**Your tasks:**
1/ In the Navy budget briefing below, what percentage of its facilities maintenance model does base support achieve?
2/ Decide whether each statement agrees with the Navy budget briefing below, answering yes or no and quoting the words that settle it: (a) The Marine Corps reached a flying hour T-rating of 2.5. (b) LCS ships are funded at the cost-cap that Congress set. (c) Aircraft depot maintenance reaches 100 percent of the PAA for non-deployed squadrons.
3/ Please extend the Navy budget briefing below, starting after its last sentence.

Additionally we have an initiative to do the Surface Ship Lifecycle Management Program, which we are, if you will, following the programs that we use currently in both our carrier and our submarine programs, and they give us additional granularity. So what we are doing is we are taking that and we are modifying the surface ship program, and that's part of the reason why we see those costs going up.
When we look at the Flying Hour Program, you'll see that for the Navy T-rating, we've been able to achieve 2.5, and for the Marine Corps we've been able to achieve 2.0. There are a number of issues within here as to why the increase -- specifically there's been a change in the type model series of aircraft. For example, we've got the B-22 coming online now; we've also had three additional helo squadrons added to the Marine Corps.
When you look at aircraft depot maintenance, you'll see that we are able to achieve 100 percent of the PAA, which is the Primary Authorized Aircraft for deployed squadrons, and 97 percent for non-deployed squadrons.
The final column over there shows -- in the upper right hand corner -- is Marine Corps operations. If you look there you'll see that there's been a slight decline in the supplemental dollars. The reason for this is on average, there will be about 6,000 less boots on the ground, if you will, as we transition from OIF to OEF for the shift between Iraq and Afghanistan.
Finally, in base support we were able to achieve 93 percent of our facilities maintenance model and to keep our -- (inaudible) --capability at levels two and three.
Next slide, please.
This is the ship building account, and as you will see here, we've been able to procure eight ships in fiscal year '10. What you -- the eight ships we are able to purchase -- one Virginia-class submarine, one DDG-51, three LCSs, two TAKEs, and one JHSV.
Let me walk you through the lines here. In the first line you have CVN-21. What is funded in there is the third year funding for the Gerald R. Ford, plus there's some additional procurement fund or advanced procurement funding for CVN-79. If you go to the second line, SSN-774, what we have in there is the Virginia-class -- the twelfth of the Virginia-class being funded, as well as AP for future Virginia-class submarines. In the DDG-1000 line, while we buy the third ship based on the truncation to the fiscal year '09 and only getting that third ship then, this funds the second installment of that third ship in that year. For the DDG-51, we have one ship in there. That funds the one ship plus the restart of that line. For LCS, we have three ships in the plan, and that is funded at the $460 million cost-cap set by Congress. For LPD-17 class, while we have zero ships, we actually had the second part of the fiscal year '09 ship, and AP for a ship in '11. For MPFA, which is the aviation piece of that, the decision was to build an LHA-7 vice the first MPFA. So the AP funding for that LHA-7 remains but the ship itself will slide to the right. For the TAKE, we buy the last two TAKEs and buy out the line in fiscal year '10, which will give us a total of 11 CLF and three MPF units in that class. For the MLP program, this slips to the right, again, and AP is remaining for that ship in that year. Finally, for the JHSV we were able to procure the second ship in that class, and this one is the USN version. There is also a -- one for the Army, but that is not in our lines.

**Data:**
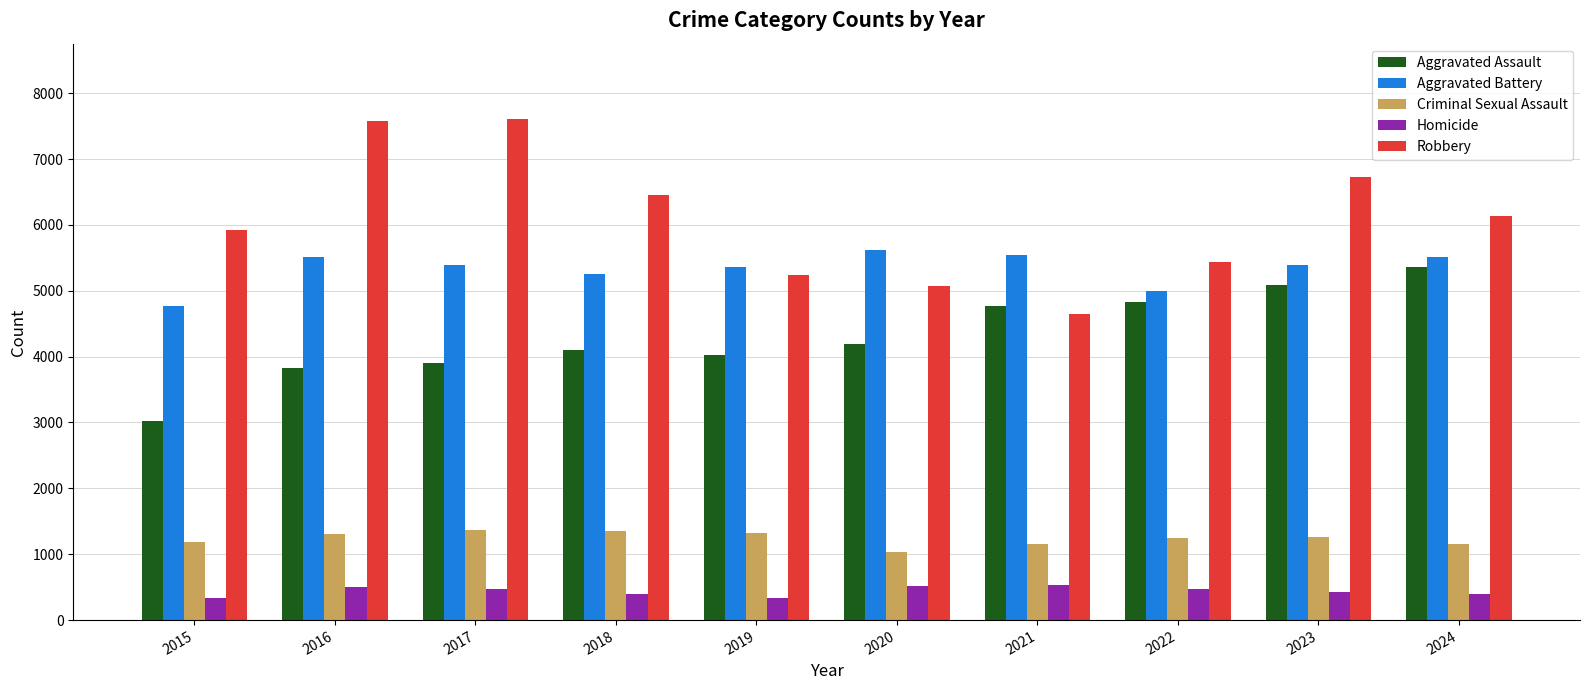

Rank the series at 2018 from lowest to highest value.

Homicide, Criminal Sexual Assault, Aggravated Assault, Aggravated Battery, Robbery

**Numbered answers:**
1/ 93 percent.

2/
(a) No: "for the Marine Corps we've been able to achieve 2.0."
(b) Yes: "that is funded at the $460 million cost-cap set by Congress."
(c) No: "97 percent for non-deployed squadrons."

3/
Next slide, please.
On the aviation side, you'll see that we have a 203-aircraft buy. I would point out that aviation increases by over $4 billion between fiscal years '09 and '10. As you take the first line there for the JSF, there are two variants there -- both the STOVL and the CV variant. It should be noted that the -- this is the first of the four -- first four of the CV variant being bought, and these are going to be for operational test and evaluation.
If you look at the F-18 lines, you have 31 E, Fs, and Gs being procured, which is well above the minimum sustainment rate of 24 per year for that line. Under MV22, we currently have a stable program, and this is part of a multi-year procurement in that year. For the helos, the Zulus and the Yankees, we are procuring 28. That is 16 Yankees and 12 Zulus. For the 60 Romeo program and the 60 Sierra program, we are holding those at the multiyear procurement floor of 18 and 24, respectively. For the E2 program there was insufficient AP for the third aircraft in '09, and therefore we are only purchasing two in '10. The KC-130j line has been reduced for affordability purposes and to commit to priority tradeoffs. The C-40 line has one additional aircraft in there, and this completes the three-aircraft squadron buy. For the T-6 JPAT aircraft, this has been reduced to fund other priorities. The VH-71, as you know, has been terminated, and therefore there are no aircraft being purchased in this year. For the P-8, we are buying the first low-rate initial production six aircraft in that line, and these are -- this was previously funding in R&D; we've now moved it over into the APM account. And finally, for Fire Scout -- that's our VTUAV -- we have reduced that from six to five; the reason being that we've adjusted it to match the LCS schedule and mission packages. As you know, Fire Scout is part of the mission packages for the LCS.
What I've listed for you here is a cross-section of the Navy and the Marine Corps' missiles and munitions for fiscal year '10. While a number of the programs are both mature and stable, such as RAM, Trident II and Tomahawk, we have experienced some higher-than-expected unit costs as well as earlier production issues, which we've subsequently leveled off. Two of the programs in here I'd like to highlight for you -- the first is the standard missile at the top of the page. It should be noted that this only covers the purchase of standard missiles for non-BMD use. Missiles deployed for BMD purposes are procured from a separate Defense-wide account. The second item I'd like to bring to your attention is at the bottom of the page -- that's the advanced precision-kill weapons system, which is an ACAT III program for both the Navy and Marine Corps. It's to provide an air-to-surface helo-launched weapon to fill the gap between the guns system and long-range lethal systems. This -- and the procurement in this year of the 325 precision-guided missiles which are listed here is the low-rate initial production lot -- one inventory. And these are used primarily for initial testing.
To the next slide.
What you see here is a breakdown of -- on both the baseline and the contingency budget -- funding, rather, for ground equipment for not only the Marine Corps but also for the Navy. As you'll see on the Marine Corps side, they have both baseline and contingency funds to support their ground-based equipment. On the Navy side it's totally on the contingency funding side.
With respect to R&D, you'll notice that the line has gone down slightly from $19.6 billion in '09 down to $19.3 billion. As I mentioned earlier, this is primarily due to the termination of the VH-71 program. If you'll look over on the right side of the slide, you'll see that there -- the funding for the VH-71 program goes from $832 million in '09 down to $85 million in '10.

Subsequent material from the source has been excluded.